The urinary tract demands water! Water helps everything flush through the bladder, kidneys, ureters, and urethra, including toxins. A chronically dehydrated cat (read: essentially any cat on a dry diet) will tend to have an unhealthy urinary tract.
The Link Between Dry Food and FLUTD
The Jerusalem Study is an interesting study that I always like to cite because it so clearly highlights the link between dry food and feline lower urinary tract. In this study, of 82 cats diagnosed with urethral obstruction, 83% consumed only dry food. The remaining sick cats ate a combination of both types. Not ONE of those cats ate only wet food. A high-moisture diet just didn't seem to have anything to do with urethral obstruction.
Dry Food and FLUTD
What Type of Food do You Feed Your Cat?
What Should I Do if My Cat Has FLUTD?
As always, we aren't veterinarians and can't give you medical advice.
Feline lower urinary tract disease is a serious condition with serious consequences. If at all possible, please have your cat checked out by a veterinarian. It's often impossible to diagnose your cat at home and in some cases, appropriate treatment can involve measures that go beyond a simple home remedy.

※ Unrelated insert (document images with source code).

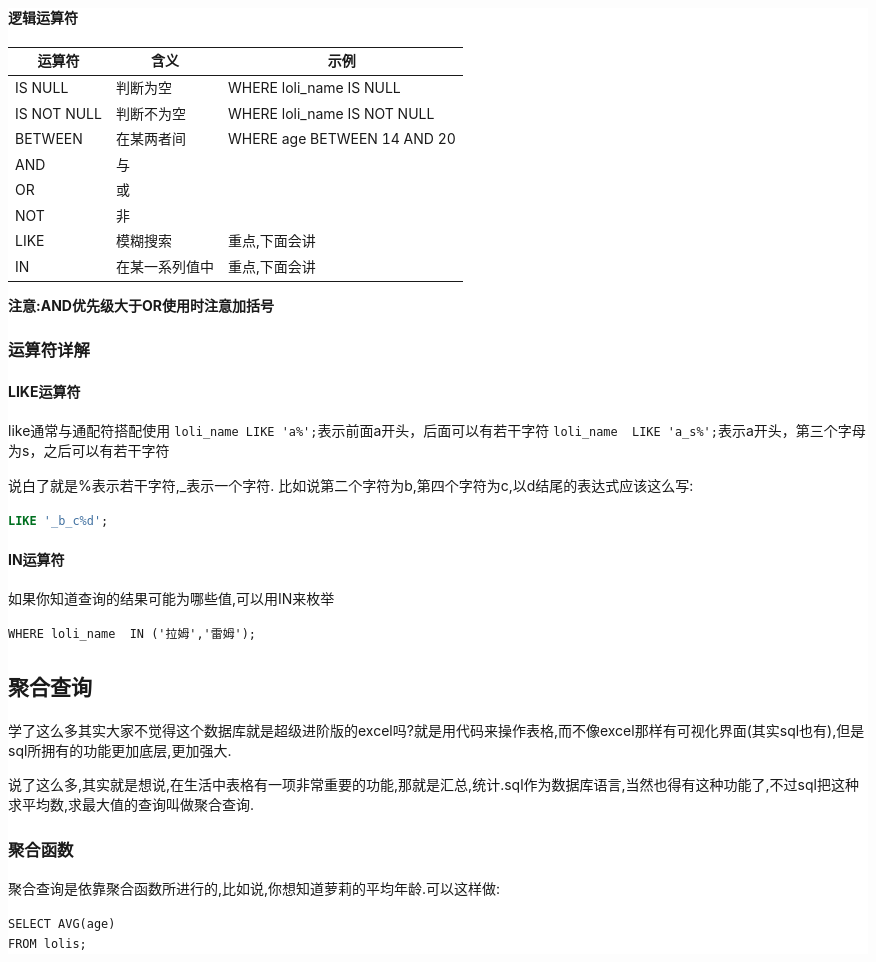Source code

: #### 逻辑运算符

| 运算符      | 含义           | 示例                        |
| ----------- | -------------- | --------------------------- |
| IS NULL     | 判断为空       | WHERE loli_name IS NULL     |
| IS NOT NULL | 判断不为空     | WHERE loli_name IS NOT NULL |
| BETWEEN     | 在某两者间     | WHERE age BETWEEN 14 AND 20 |
| AND         | 与             |                             |
| OR          | 或             |                             |
| NOT         | 非             |                             |
| LIKE        | 模糊搜索       | 重点,下面会讲               |
| IN          | 在某一系列值中 | 重点,下面会讲               |

**注意:AND优先级大于OR使用时注意加括号**

### 运算符详解

#### LIKE运算符

like通常与通配符搭配使用 
		`loli_name LIKE 'a%';`表示前面a开头，后面可以有若干字符
		`loli_name  LIKE 'a_s%';`表示a开头，第三个字母为s，之后可以有若干字符

说白了就是%表示若干字符,_表示一个字符. 比如说第二个字符为b,第四个字符为c,以d结尾的表达式应该这么写:

```sql
LIKE '_b_c%d';
```

#### IN运算符

如果你知道查询的结果可能为哪些值,可以用IN来枚举

```mysql
WHERE loli_name  IN ('拉姆','雷姆');
```



## 聚合查询

学了这么多其实大家不觉得这个数据库就是超级进阶版的excel吗?就是用代码来操作表格,而不像excel那样有可视化界面(其实sql也有),但是sql所拥有的功能更加底层,更加强大.

说了这么多,其实就是想说,在生活中表格有一项非常重要的功能,那就是汇总,统计.sql作为数据库语言,当然也得有这种功能了,不过sql把这种求平均数,求最大值的查询叫做聚合查询.

### 聚合函数

聚合查询是依靠聚合函数所进行的,比如说,你想知道萝莉的平均年龄.可以这样做:

```mysql
SELECT AVG(age)
FROM lolis;
```
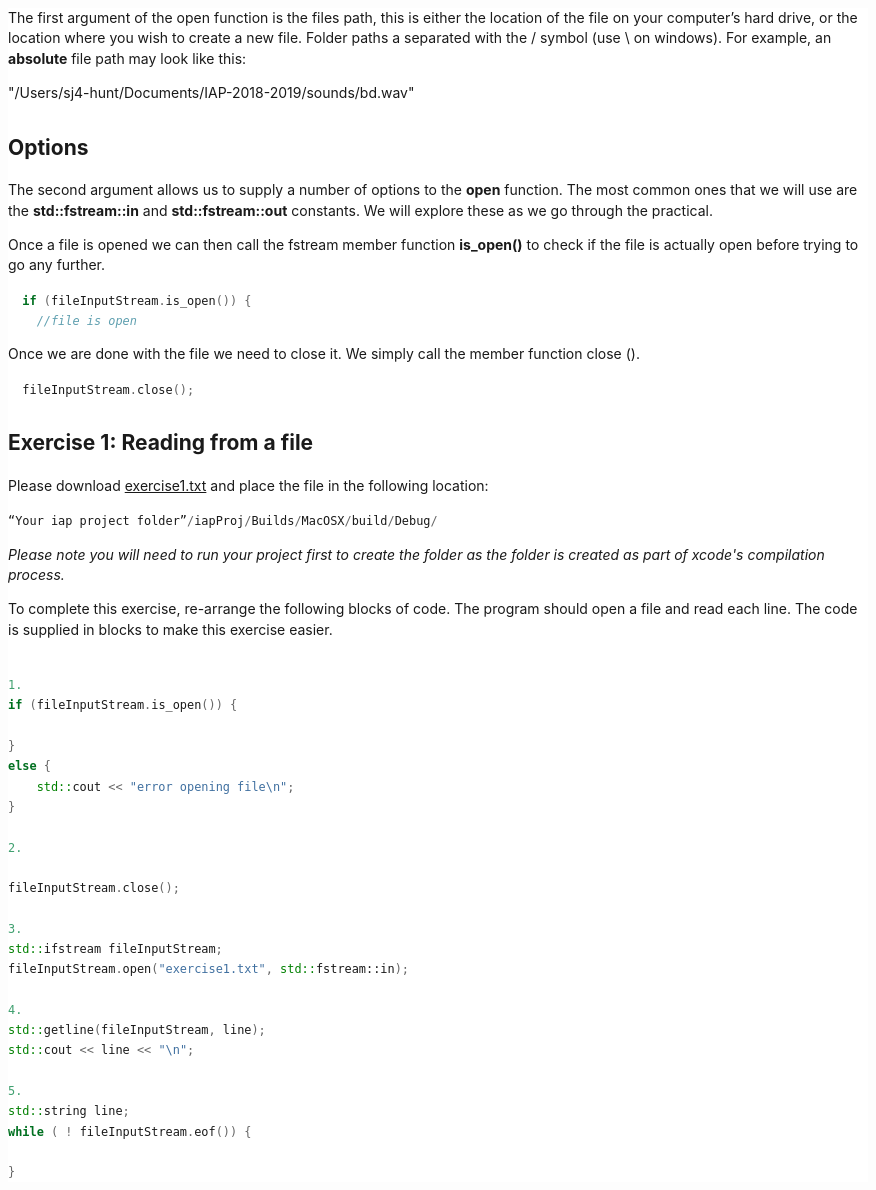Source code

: The first argument of the open function is the files path, this is either the location of the file on your computer’s hard drive, or the location where you wish to create a new file. Folder paths a separated with the / symbol (use \\ on windows). For example, an **absolute** file path may look like this:

"/Users/sj4-hunt/Documents/IAP-2018-2019/sounds/bd.wav"

## Options

The second argument allows us to supply a number of options to the **open** function. The most common ones that we will use are the **std::fstream::in** and **std::fstream::out** constants. We will explore these as we go through the practical.

Once a file is opened we can then call the fstream member function **is_open()** to check if the file is actually open before trying to go any further.

```cpp
  if (fileInputStream.is_open()) {
    //file is open
```

Once we are done with the file we need to close it. We simply call the member function close (). 

```cpp
  fileInputStream.close();
```

## Exercise 1: Reading from a file

Please download <a href="https://github.com/Sjhunt93/IAP-2018-2019/blob/master/Code%20Exercises/Tutorial%2014/exercise1.txt">exercise1.txt</a> and place the file in the following location:

```cpp
“Your iap project folder”/iapProj/Builds/MacOSX/build/Debug/
```

*Please note you will need to run your project first to create the folder as the folder is created as part of xcode's compilation process.*

To complete this exercise, re-arrange the following blocks of code. The program should open a file and read each line. The code is supplied in blocks to make this exercise easier. 

```cpp

1.
if (fileInputStream.is_open()) {
	
}
else {
    std::cout << "error opening file\n";
}

2.

fileInputStream.close();

3.
std::ifstream fileInputStream;
fileInputStream.open("exercise1.txt", std::fstream::in);

4.
std::getline(fileInputStream, line);
std::cout << line << "\n";

5.
std::string line;
while ( ! fileInputStream.eof()) {

}
```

Treatments for FLUTD include:
- Antibiotics for bacterial cystitis
- Surgery to remove urethral plug
- Surgery to extract bladder stones
- Strategically increasing water intake and managing stress
But you can also treat your cat's FLUTD with home remedies.
Apple Cider Vinegar for FLUTD: Does it Work?
Can Apple Cider Vinegar Cure FLUTD and UTI in Cats?
Apple cider vinegar is a old-time folk remedy that has a long history with UTI for humans and apparently can help cats with FLUTD.
One study indicated that out of 43 cats that had been diagnosed with a urinary tract infection, apple cider vinegar helped to treat 41 of those cats. That's a 95% success rate.
How does it work?
Apple cider vinegar is acidic - this means that it makes an unfriendly environment for bacteria in the case that your cat's illness is caused by a bacterial infection. If your cat has alkaline crystals, the acidic apple cider vinegar can help with those, too.
To treat your cat's FLUTD with apple cider vinegar, we recommend giving your cat 1-3 teaspoons of apple cider vinegar to about 1/4 cup of water, providing about a teaspoon each hour. In order to accomplish this, you can either give your cat the solution in their food or by squeezing it into your cat's mouth using a syringe. Your cat will likely not enjoy the taste - not many people would, either! That said, it's completely safe for your cat to drink apple cider vinegar.
Does it have to be organic and unfiltered?
We've heard of people who swear by using only organic, unfiltered apple cider vinegar. At the same time, we have seen people who've successfully treated their cat's FLUTD with filtered apple cider vinegar. Because unfiltered ACV is more nutritionally complex, we do recommend choosing raw.
Monitor your cat closely! If you don't see an improvement within 1-2 days, please seek further professional care.